What were some of the biggest challenges you faced when entering the perfume industry, and how did you overcome them?
My biggest challenge was the “good ol’ boys” club. Don’t laugh. Anyone who wasn’t working 50 years ago has no idea what it was like for a woman in any position other than menial or administrative. We were OK as minions, but not managers.
What changed that? I hate to sound like a preview of a Lifetime movie, but the EEOC [U.S. Equal Employment Opportunity Commission] and NOW [National Organization for Women] slowly changed attitudes about women in the workforce.
Can you describe a time when a fragrance formulation didn’t turn out as expected? How did you address the issue?
Unexpected outcomes happen all the time. It is addressed by checking the formula for silly mistakes and then trying a new combination. People look at fragrance as an art, but its roots are firmly based in science. Sometimes unexpected reactions happen, like a purple colored oil. Trial and effect are critical to fragrance development and perfumer training.
How do you find the right balance between artistic expression and the technical limitations of perfume formulation?
Technical limitations are dictated as much by regulatory restrictions as the technical requirements of an application. There is as much, if not more, creativity in technical and regulatory revisions as there is in initial formulation. A perfumer has to know each ingredient, the odor profile, volatility, solubility and relative strength, to be able to make a stable, compliant, effective fragrance.
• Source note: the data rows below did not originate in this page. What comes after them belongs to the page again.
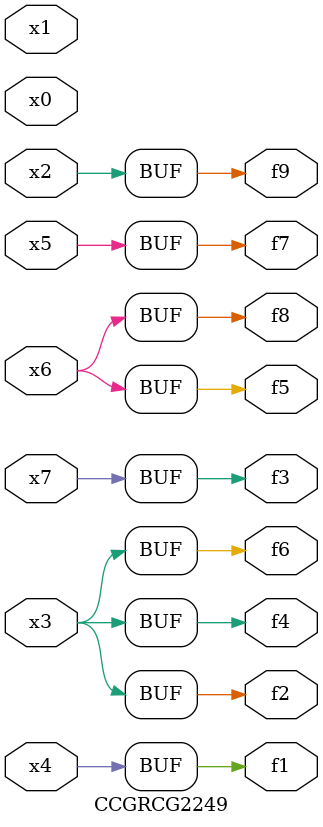
<source format=v>
module CCGRCG2249(
	input x0, x1, x2, x3, x4, x5, x6, x7,
	output f1, f2, f3, f4, f5, f6, f7, f8, f9
);
	assign f1 = x4;
	assign f2 = x3;
	assign f3 = x7;
	assign f4 = x3;
	assign f5 = x6;
	assign f6 = x3;
	assign f7 = x5;
	assign f8 = x6;
	assign f9 = x2;
endmodule

</source>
Are there specific skills or knowledge areas you believe are crucial for a perfumer to master?
Chemistry and math. Like it or not, fragrances are made up of molecules, both natural and synthetic. Without knowledge of how these molecules can interact the perfumer is handicapped. We don’t need a Ph.D. in chemistry, but basic principles are necessary. You don’t have to be able to write the molecular formula but you need to know things like: aldehydes and amines react violently sometimes.